• **Exercise details**
Only the lines that contain the string "Thắng" belong in the answer; pull them from the records.

• **Records supplied**
—————

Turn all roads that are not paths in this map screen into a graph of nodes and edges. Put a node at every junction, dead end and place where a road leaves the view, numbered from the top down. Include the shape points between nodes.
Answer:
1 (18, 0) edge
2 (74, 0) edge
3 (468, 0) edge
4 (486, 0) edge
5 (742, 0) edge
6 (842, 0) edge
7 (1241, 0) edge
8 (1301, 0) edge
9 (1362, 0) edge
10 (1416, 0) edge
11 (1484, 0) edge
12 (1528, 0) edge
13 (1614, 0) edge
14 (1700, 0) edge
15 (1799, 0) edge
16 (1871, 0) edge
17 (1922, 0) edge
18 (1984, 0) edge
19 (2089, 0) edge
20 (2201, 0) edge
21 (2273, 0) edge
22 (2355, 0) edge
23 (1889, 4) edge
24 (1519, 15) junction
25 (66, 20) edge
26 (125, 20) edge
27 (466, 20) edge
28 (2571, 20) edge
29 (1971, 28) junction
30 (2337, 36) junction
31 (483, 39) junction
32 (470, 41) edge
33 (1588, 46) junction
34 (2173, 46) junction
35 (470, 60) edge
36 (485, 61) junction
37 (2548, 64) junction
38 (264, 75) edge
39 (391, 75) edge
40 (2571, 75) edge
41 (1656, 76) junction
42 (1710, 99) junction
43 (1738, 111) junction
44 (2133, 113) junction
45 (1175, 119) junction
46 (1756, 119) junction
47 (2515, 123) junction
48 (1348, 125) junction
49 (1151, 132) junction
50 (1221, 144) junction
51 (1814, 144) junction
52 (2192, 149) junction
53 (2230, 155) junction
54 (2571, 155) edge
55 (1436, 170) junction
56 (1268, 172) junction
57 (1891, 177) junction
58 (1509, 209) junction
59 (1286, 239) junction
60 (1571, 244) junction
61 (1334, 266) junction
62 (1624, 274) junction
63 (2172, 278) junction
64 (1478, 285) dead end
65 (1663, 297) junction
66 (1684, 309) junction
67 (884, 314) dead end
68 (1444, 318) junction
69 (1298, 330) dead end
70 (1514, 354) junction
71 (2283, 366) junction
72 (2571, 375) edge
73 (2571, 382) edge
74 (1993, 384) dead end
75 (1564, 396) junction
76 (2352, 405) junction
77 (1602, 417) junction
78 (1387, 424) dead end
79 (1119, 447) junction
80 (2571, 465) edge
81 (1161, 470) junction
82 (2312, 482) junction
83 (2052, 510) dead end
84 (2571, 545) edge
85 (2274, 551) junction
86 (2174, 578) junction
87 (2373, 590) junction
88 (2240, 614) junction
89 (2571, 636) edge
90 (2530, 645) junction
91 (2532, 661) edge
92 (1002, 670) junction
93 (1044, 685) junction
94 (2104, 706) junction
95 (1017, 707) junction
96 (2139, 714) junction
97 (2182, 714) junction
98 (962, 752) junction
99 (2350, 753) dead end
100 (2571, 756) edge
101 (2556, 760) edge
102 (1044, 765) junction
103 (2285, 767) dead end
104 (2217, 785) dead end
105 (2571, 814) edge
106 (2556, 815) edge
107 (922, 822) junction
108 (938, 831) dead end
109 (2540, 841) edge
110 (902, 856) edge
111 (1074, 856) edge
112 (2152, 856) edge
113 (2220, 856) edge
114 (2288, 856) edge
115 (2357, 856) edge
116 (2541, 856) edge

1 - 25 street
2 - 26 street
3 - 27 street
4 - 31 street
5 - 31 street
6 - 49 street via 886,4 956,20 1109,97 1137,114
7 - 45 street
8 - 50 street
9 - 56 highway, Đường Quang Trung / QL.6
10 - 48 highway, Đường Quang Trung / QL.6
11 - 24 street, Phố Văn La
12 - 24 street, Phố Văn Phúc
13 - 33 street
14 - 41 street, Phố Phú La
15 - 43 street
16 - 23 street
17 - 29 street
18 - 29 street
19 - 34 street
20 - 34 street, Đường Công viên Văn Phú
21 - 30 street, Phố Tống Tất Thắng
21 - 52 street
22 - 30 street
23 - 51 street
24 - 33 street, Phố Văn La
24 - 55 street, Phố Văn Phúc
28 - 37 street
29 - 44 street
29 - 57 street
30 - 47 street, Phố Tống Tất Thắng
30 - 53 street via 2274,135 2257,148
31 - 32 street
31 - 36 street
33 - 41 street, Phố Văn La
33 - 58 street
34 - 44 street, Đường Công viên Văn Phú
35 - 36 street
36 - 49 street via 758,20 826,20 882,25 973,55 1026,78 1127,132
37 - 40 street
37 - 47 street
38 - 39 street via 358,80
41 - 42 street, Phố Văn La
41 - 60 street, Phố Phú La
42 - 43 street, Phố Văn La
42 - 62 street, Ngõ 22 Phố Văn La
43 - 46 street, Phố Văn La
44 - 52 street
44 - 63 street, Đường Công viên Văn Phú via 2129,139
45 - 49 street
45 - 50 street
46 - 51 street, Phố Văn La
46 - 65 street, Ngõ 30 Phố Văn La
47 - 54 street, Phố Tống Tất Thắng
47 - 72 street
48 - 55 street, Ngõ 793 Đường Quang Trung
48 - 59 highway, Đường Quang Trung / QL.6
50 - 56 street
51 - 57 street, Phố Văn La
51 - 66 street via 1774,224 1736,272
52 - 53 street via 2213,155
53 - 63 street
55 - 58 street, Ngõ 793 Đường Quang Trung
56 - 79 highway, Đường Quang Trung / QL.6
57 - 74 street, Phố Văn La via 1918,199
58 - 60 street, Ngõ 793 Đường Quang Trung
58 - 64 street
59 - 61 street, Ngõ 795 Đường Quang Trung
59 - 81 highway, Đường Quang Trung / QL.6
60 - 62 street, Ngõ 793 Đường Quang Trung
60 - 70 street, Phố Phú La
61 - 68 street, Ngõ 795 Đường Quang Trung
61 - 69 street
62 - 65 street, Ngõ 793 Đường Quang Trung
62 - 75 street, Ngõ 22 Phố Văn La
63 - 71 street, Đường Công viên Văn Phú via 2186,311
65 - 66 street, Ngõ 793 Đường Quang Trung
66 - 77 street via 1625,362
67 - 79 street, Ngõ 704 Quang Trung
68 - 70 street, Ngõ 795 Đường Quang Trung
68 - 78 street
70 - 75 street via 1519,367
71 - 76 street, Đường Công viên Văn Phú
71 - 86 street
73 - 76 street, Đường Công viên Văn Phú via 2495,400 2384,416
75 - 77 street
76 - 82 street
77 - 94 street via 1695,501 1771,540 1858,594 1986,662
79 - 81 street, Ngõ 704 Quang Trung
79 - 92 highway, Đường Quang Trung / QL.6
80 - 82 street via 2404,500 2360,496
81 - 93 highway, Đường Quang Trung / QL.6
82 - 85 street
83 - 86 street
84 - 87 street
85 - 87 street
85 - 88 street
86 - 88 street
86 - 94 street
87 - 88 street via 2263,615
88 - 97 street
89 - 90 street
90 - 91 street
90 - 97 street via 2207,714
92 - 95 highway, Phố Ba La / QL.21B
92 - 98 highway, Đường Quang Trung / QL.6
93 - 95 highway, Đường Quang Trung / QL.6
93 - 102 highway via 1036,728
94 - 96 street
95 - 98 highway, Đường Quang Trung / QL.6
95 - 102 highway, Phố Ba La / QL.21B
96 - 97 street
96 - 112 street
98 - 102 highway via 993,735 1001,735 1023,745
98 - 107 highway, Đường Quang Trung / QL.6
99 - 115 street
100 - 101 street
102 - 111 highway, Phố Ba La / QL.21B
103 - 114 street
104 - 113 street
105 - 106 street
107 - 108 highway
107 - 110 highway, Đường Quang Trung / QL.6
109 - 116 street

—————

• **Response**
21 - 30 street, Phố Tống Tất Thắng
30 - 47 street, Phố Tống Tất Thắng
47 - 54 street, Phố Tống Tất Thắng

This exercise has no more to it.